The shepherd who went looking for lost sheep. There was the woman looking for the coin. There was the Father whose son turned around. There was the rich man who had the steward. There’s no God in this. Nobody representing God. There’s no relationship here between the Pharisees, the rich man and God. That’s important. Jesus make a big point. So this guy’s faith is just entirely on Abraham. Oh, we’re all about Abraham, just like the Pharisees were very much. And we end with kind of where we began when we introduced this, jesus said, the Richmond said, please send Lazarus to go warn my family. And how does Abraham respond if they do not hear Moses and the prophets needed, will they be persuaded? The one rise from the dead? And Jesus referring back to earlier where he was talking about the law, and he said that the law and prophets were until John. Since that time, the kingdom of God has been preached and everyone is pressing into it. Jesus will talk about the law. You guys have what you guys need to know and you’re rejecting it. You’re rejecting your God. You don’t have a relationship with Him.

Speaker 2

Jesus is talking about the Pharisees here. This whole parable, it is a parable is talk about the Pharisees using a story. The pharisees would have known. Maybe they would have contributed to his writing and this would have resonated with him because Jesus took the story and turned it backwards on them.
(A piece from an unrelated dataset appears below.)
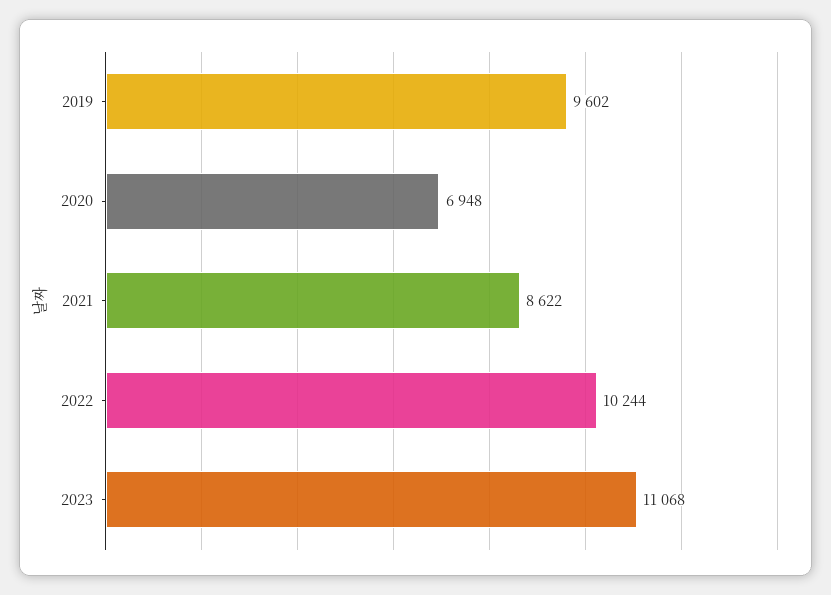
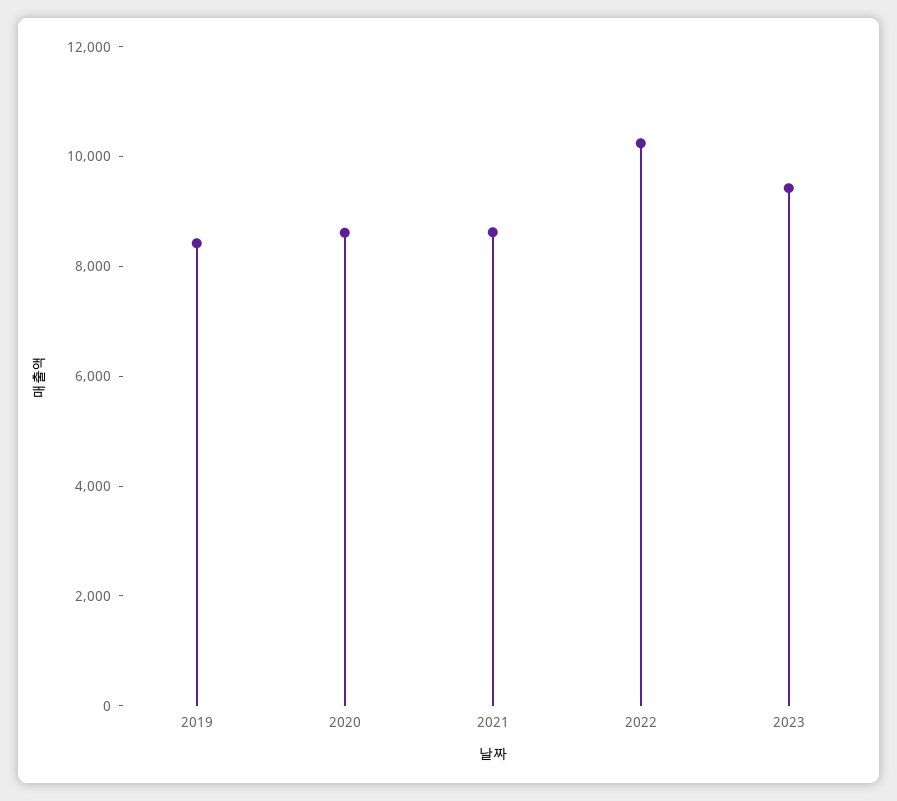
2019: 9602 -> 8500
2020: 6948 -> 8500
2023: 11068 -> 9500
Jesus is not trying to give his doctrine at all about what is hell like, what is death like. He’s trying to show like, you guys don’t have a relationship with God. You need to get your act together because there’s going to be eternal ramifications from it. And it is interesting, though, that Jesus used Lazarus and later on goes and resurrects a real Lazarus. So Jesus was sort of setting the stage for that to happen. But this is still a parable.